Audience: Developers, CTOs, Marketing
Read this page when you need a concise explanation of the product and its deployment role.
Core Concepts
- Tenant: the isolation boundary for configuration, applications, users, roles, and keys
- Application (Client): the OAuth or OIDC client registered to request tokens
- User: the authenticated subject
- Role: a grouping of permissions used by admin and business policies
- Scope: a delegated permission requested during authorization
- Resource: the API or service protected by the issued token
- Signing Key: the private key or certificate that signs tokens
- JWKS: the published public keys used for verification
- Issuer: the canonical URL that identifies the TokenIDP instance
How TokenIDP Fits
TokenIDP sits between Applications and protected APIs:
- Applications redirect users to TokenIDP or authenticate directly with allowed grants.
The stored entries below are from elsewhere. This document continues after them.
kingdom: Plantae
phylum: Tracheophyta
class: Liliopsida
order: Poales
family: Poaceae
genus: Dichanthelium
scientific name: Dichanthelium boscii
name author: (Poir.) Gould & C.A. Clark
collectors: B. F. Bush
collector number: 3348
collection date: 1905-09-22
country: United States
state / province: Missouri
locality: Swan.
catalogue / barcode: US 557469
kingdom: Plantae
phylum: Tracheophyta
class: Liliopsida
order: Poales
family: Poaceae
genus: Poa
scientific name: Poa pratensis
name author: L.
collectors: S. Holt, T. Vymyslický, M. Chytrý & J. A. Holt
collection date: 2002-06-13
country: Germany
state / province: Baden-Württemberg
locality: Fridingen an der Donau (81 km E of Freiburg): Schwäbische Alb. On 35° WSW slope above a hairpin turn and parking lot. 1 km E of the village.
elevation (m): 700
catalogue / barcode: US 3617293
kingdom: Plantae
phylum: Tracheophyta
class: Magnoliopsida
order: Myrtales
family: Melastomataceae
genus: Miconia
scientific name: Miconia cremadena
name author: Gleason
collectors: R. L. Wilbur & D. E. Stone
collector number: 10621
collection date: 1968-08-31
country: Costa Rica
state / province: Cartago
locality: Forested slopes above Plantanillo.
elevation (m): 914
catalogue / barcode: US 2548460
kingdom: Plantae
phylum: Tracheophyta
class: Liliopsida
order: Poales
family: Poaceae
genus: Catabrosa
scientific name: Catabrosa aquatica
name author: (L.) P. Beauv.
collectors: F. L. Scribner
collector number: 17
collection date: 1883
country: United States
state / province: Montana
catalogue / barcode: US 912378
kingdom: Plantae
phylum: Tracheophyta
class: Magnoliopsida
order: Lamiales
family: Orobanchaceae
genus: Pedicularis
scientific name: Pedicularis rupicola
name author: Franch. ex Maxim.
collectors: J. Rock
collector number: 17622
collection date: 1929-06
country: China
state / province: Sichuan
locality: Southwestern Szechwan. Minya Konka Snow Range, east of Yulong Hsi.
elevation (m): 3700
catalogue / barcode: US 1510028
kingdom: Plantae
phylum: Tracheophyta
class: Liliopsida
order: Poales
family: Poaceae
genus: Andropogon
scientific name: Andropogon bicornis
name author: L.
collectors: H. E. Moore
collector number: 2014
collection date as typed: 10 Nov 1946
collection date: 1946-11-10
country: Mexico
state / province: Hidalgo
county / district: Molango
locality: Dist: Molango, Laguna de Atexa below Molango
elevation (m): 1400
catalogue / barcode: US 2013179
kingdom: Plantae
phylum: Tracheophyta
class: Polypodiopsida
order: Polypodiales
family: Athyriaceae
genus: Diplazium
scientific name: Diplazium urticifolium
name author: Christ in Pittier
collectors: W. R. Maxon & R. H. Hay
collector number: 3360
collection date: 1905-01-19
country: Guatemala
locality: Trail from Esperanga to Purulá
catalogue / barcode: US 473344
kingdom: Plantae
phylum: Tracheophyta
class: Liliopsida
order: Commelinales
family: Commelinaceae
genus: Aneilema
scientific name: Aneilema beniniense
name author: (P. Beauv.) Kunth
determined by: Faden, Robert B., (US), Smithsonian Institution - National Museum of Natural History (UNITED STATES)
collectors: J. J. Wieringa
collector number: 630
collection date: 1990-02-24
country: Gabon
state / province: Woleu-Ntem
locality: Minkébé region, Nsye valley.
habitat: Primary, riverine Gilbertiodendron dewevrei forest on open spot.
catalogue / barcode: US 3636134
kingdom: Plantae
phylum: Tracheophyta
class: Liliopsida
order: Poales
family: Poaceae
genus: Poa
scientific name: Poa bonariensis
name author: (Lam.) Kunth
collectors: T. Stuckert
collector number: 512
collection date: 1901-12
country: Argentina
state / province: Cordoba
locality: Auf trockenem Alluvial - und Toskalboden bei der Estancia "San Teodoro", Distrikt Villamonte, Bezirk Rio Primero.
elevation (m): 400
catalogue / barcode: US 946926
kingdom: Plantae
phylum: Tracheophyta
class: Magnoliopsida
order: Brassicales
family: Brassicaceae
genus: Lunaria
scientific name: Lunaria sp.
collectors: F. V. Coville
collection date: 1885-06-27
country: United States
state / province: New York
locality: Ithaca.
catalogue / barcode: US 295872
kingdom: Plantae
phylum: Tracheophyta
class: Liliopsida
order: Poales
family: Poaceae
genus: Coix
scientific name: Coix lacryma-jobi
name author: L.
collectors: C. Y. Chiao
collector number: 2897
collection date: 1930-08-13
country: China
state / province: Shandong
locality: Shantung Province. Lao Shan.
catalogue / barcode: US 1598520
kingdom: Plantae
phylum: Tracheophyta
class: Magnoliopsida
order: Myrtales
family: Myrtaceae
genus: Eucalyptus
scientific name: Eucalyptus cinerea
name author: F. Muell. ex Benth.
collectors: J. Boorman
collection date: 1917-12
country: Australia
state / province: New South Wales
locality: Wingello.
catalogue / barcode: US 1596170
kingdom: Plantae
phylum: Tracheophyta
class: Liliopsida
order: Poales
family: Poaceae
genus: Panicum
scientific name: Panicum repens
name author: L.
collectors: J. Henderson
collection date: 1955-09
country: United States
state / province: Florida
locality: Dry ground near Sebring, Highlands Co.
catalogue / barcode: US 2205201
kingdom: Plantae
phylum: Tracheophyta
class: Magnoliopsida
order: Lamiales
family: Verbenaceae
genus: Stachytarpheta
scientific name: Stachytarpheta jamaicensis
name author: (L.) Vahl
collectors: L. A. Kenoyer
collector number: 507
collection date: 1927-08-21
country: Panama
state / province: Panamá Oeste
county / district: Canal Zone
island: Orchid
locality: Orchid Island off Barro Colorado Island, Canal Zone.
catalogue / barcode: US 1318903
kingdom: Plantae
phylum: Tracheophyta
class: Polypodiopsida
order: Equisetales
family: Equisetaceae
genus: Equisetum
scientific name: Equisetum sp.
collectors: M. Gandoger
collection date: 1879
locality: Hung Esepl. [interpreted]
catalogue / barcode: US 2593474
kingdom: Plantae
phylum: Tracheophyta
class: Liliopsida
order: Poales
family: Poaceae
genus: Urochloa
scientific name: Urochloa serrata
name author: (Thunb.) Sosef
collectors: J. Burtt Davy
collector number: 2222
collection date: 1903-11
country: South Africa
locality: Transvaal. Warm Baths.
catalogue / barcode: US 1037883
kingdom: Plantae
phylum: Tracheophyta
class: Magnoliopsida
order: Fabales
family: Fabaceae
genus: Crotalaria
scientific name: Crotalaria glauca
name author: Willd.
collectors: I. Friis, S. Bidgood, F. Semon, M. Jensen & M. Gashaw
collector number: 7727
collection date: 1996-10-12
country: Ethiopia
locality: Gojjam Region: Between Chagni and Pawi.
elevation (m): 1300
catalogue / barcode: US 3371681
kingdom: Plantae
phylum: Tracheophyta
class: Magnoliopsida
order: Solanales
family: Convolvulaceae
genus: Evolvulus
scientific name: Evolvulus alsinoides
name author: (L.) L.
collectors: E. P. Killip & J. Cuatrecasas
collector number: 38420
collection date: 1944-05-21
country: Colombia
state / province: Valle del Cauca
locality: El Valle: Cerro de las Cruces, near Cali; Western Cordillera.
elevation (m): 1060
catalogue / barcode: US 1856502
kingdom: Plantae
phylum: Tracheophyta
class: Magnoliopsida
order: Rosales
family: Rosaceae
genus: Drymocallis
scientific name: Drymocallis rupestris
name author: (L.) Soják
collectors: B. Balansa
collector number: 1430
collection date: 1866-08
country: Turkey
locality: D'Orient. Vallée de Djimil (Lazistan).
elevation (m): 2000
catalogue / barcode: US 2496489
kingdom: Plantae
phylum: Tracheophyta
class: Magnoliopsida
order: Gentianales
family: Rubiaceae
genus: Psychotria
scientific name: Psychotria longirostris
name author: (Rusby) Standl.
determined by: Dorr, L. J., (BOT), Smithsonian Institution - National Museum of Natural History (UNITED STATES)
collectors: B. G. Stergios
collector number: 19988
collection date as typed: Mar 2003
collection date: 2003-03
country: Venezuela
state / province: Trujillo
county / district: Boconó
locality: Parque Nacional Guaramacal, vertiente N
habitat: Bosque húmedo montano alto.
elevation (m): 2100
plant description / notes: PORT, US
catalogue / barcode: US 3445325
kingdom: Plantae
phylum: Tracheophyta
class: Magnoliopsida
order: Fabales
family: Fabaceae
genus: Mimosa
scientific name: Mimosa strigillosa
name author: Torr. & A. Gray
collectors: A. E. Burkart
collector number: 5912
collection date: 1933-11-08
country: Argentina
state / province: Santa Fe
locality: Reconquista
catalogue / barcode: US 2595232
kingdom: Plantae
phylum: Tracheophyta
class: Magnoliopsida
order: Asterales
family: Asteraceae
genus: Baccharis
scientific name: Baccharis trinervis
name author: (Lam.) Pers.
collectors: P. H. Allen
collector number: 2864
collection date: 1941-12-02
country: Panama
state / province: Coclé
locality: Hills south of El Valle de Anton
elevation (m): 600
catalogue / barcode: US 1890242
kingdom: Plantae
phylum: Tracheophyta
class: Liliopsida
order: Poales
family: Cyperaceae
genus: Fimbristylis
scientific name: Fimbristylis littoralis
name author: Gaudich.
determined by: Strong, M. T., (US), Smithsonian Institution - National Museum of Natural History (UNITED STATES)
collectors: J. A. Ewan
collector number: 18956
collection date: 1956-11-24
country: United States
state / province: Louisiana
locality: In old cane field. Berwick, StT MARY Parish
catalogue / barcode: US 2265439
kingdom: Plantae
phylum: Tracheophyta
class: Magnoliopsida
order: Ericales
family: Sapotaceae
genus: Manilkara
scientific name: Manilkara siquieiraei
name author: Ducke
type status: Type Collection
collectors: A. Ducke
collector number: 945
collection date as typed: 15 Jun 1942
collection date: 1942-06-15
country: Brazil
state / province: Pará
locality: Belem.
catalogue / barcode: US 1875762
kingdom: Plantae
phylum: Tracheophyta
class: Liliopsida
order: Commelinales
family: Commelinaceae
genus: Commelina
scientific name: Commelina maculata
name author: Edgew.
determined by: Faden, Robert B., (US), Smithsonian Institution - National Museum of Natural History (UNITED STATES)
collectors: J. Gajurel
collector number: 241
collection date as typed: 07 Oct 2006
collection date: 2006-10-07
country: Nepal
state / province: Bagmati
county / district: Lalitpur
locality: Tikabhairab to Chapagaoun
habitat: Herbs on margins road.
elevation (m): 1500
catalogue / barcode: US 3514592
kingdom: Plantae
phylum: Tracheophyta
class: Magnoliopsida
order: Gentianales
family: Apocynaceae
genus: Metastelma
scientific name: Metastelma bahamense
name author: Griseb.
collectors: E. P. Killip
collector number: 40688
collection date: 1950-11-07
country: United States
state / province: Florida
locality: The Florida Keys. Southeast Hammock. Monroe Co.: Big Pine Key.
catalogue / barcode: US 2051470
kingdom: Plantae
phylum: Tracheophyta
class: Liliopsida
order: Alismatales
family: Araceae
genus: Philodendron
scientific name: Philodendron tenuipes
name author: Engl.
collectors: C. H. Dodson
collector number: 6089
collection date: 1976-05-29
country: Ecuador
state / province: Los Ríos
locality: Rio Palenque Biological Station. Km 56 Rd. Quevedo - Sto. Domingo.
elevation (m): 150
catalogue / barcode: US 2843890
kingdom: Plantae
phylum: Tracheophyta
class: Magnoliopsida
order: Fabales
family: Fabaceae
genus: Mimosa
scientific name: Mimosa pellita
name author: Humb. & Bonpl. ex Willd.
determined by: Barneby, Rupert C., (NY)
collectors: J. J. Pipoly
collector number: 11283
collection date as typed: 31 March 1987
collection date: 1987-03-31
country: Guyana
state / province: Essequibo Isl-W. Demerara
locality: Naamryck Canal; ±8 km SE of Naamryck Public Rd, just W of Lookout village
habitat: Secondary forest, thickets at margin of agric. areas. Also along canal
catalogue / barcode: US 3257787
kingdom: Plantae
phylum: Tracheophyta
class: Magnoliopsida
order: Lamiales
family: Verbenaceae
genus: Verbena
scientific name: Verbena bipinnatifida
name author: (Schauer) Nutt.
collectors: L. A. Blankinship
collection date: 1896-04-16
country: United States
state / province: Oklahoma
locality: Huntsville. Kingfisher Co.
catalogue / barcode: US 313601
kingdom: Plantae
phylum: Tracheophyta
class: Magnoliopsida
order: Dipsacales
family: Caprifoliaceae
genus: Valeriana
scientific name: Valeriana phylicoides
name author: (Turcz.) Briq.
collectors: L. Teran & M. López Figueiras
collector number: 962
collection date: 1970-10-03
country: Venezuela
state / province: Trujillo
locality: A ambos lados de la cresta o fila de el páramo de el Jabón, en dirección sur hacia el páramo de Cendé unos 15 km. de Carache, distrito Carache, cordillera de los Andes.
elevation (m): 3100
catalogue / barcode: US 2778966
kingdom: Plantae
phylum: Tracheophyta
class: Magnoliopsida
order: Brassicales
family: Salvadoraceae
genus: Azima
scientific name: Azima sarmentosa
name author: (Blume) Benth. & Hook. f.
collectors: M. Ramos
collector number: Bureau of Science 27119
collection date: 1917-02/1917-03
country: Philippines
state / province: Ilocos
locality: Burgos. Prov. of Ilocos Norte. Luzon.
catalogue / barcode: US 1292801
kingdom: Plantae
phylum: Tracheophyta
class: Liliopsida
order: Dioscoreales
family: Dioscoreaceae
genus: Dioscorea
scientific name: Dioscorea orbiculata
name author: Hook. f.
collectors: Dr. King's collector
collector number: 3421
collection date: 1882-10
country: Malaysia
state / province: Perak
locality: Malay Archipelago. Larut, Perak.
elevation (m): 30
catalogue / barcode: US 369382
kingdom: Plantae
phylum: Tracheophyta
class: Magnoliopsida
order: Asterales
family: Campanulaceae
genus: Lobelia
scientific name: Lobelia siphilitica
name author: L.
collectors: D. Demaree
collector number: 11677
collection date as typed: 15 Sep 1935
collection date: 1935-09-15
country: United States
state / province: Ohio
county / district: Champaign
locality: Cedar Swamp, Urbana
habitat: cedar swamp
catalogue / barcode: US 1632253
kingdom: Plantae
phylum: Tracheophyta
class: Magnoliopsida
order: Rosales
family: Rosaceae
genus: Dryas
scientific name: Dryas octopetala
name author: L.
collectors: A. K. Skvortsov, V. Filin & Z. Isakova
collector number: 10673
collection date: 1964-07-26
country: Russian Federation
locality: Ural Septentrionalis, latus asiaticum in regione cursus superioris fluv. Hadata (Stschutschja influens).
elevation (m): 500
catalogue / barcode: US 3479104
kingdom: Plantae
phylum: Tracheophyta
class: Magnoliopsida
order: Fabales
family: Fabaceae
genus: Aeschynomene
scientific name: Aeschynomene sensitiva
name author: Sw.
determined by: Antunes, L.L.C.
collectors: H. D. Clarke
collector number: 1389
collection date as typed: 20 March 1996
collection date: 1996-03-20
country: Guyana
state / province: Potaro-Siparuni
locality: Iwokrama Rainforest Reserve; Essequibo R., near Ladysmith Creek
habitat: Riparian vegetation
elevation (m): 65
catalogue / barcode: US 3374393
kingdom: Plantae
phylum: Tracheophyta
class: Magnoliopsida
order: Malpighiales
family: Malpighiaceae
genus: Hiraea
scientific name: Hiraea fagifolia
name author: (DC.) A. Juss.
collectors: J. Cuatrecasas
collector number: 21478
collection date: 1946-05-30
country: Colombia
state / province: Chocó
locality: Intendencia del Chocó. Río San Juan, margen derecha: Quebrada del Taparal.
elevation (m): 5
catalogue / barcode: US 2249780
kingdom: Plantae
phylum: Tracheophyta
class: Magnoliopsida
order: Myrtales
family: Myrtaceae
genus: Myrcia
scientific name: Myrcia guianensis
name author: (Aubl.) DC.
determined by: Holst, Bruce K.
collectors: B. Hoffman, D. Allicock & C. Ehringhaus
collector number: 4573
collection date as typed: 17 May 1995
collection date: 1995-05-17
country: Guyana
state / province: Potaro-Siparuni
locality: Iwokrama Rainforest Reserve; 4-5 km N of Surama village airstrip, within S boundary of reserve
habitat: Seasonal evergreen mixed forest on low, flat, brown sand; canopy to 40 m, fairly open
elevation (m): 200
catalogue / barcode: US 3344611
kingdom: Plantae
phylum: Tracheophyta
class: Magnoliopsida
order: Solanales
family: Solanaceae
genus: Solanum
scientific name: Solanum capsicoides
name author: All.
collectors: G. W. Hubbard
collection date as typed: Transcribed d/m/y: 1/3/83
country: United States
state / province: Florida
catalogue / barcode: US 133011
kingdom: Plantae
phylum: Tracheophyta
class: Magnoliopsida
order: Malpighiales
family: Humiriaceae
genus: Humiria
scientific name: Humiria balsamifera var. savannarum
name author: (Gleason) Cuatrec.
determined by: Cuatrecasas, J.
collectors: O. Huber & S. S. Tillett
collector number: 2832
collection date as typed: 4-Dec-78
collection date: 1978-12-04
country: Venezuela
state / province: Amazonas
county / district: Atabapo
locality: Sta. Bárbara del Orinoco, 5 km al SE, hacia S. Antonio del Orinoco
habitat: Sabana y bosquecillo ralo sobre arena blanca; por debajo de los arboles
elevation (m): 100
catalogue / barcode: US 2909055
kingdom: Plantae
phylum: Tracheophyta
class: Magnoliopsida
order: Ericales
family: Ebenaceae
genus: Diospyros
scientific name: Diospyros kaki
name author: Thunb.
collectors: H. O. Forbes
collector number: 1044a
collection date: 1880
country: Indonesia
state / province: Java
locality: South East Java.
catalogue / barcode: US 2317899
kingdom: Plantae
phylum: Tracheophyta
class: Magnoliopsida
- TokenIDP validates the request in Tenant context.
- TokenIDP issues tokens signed by the current Signing Key.
- APIs validate the token against the Issuer and JWKS.
Working Example
SPA -> /authorize -> TokenIDP login -> /token -> Access Token -> API -> JWKS validation
Common Pitfalls
- Mixing user authentication concerns with API authorization concerns.
- Treating Tenant configuration as globally shared across all customers.
Troubleshooting Tips
- If teams disagree on where a setting belongs, ask whether it is Tenant-specific, Application-specific, or runtime-host specific.